Утром 25 июня Пётр распорядился, чтобы Алексея привели и поставили перед его судьями, измождённого и своей чахоткой, и пыткой, дыбою, плетями, вынесенными уже четыре раза. В последний раз — вчера ещё — худые плечи его вытерпели пятнадцать ударов, от которых кровавые полосы остались на теле...
Вчера же, прямо из Сената, где прозвучало осуждение Алексею, Пётр кинулся в Петропавловскую крепость, где в Трубецком раскате помещён был царственный узник, и там допытывался целых два часа: верно ли показал на разных лиц царевич, не поклепал ли на кого, не укрыл ли ещё виновных?..
Но Алексей, словно потерявший способность ощущать боль, под ударами кнута и после них упорно, угрюмо повторял:
— Поведал я всю правду, писал, что вспомнить мог! Не скрыл никого и не поклепал ни на единого человека...
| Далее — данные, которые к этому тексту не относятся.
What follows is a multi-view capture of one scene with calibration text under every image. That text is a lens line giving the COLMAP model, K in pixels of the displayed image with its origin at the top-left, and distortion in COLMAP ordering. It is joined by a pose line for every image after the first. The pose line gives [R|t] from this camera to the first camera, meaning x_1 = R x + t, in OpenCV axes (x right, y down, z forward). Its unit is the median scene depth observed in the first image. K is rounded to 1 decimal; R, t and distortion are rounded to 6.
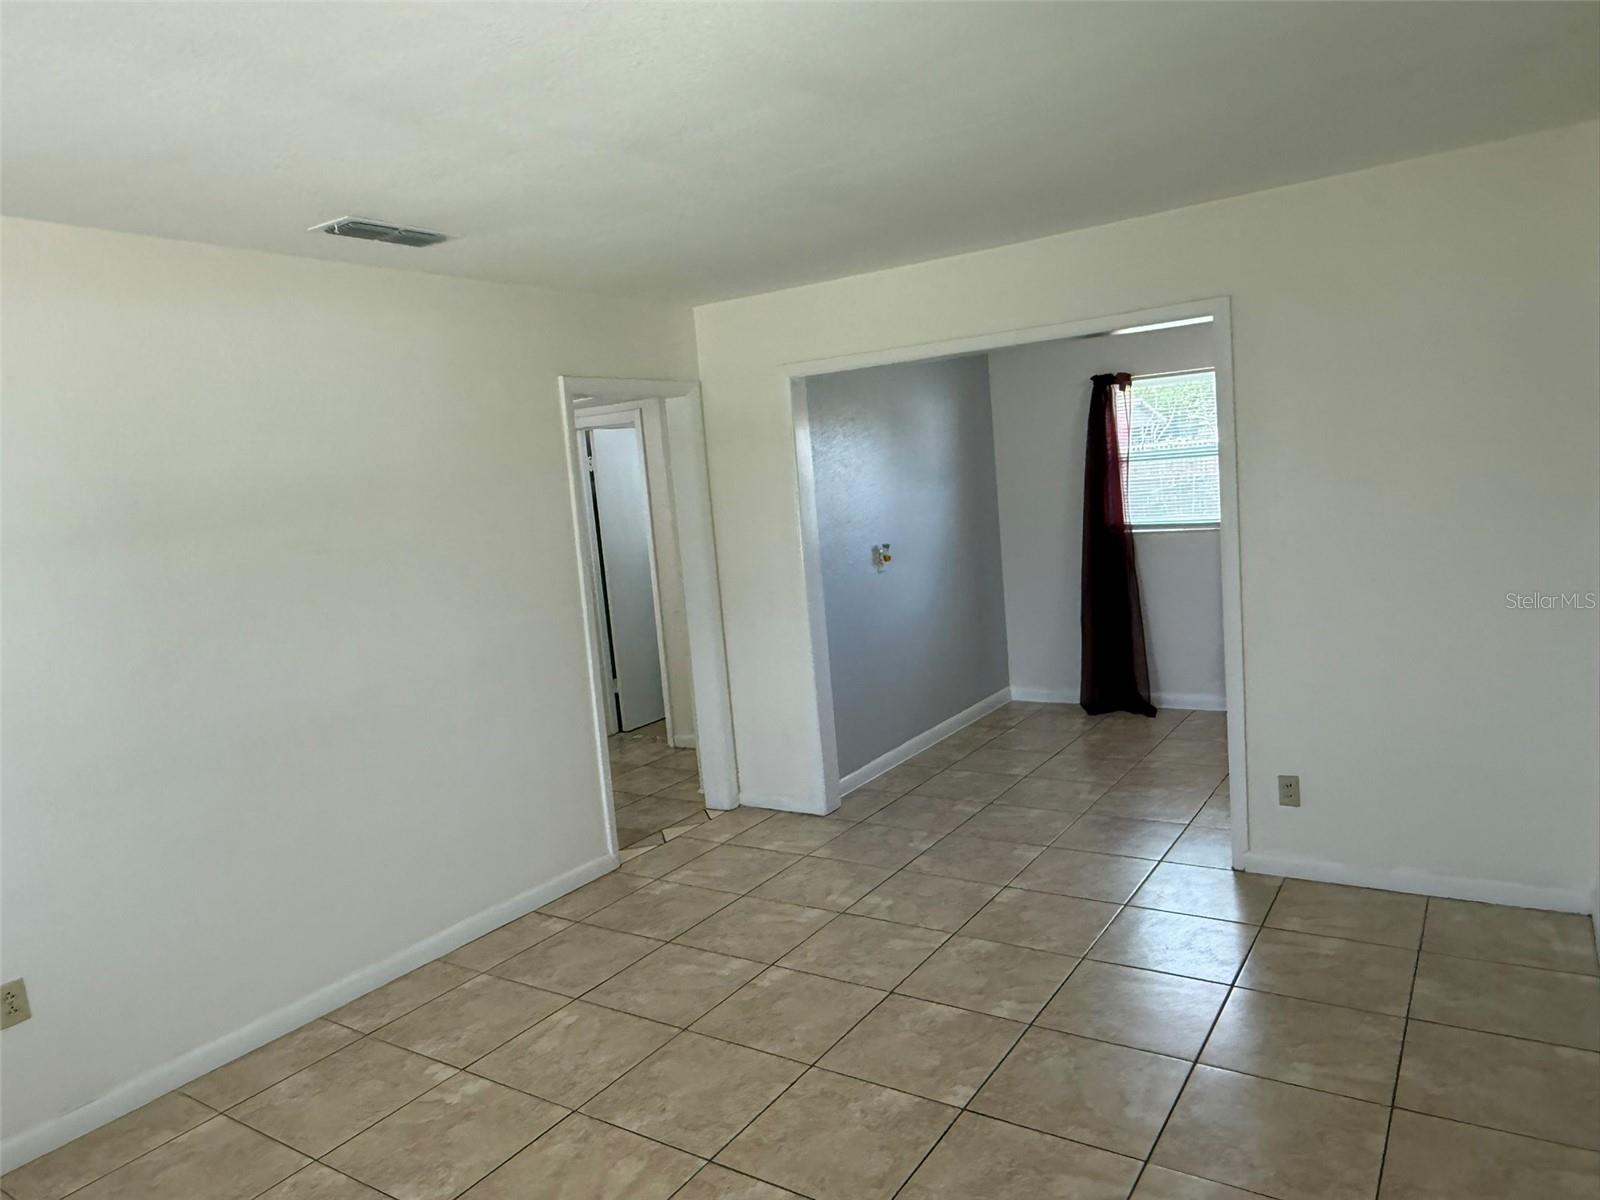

Безумным кажется порою царевич, особенно когда подымают его на виске и кнут, просвистав, падает на нежное, малокровное тело страдальца... Глаза тускнеют, устремлённые постоянно на лицо отца; пена проступает на побелелых губах; а нижняя челюсть так часто-часто дрожит и зубы выстукивают мелкую, внятную дробь... Но не плачет теперь, не синеет от воплей и мольбы царевич, как в первые разы... Ужас у него в глазах и ненависть безмерная, но молчаливая, пугливая, как у дикого зверя, попавшего в западню, откуда нельзя выдернуть раздробленной лапы, потому что малейшая попытка рвануться причиняет смертельную муку... И стоит изловленный зверь, видя приближение врагов, чуя смерть, ещё более мучительную, чем это ожидание её...
Пётр всё понимает, всё чувствует!.. Но вместо того чтобы разорвать на руках сына верёвки, разогнать палачей, крикнуть юноше:
— Прощаю! Ко мне! На грудь! Забудем всё...
Вместо этого — он ещё удваивает его телесную муку нравственной пыткой допросов, очных ставок и видом людей, которых неизменно приводит с собою...
Это все те же, бывшие «друзья», приверженцы тайные Алексея, о которых он поминал в своих показаниях, теперь ставшие его судьями и палачами.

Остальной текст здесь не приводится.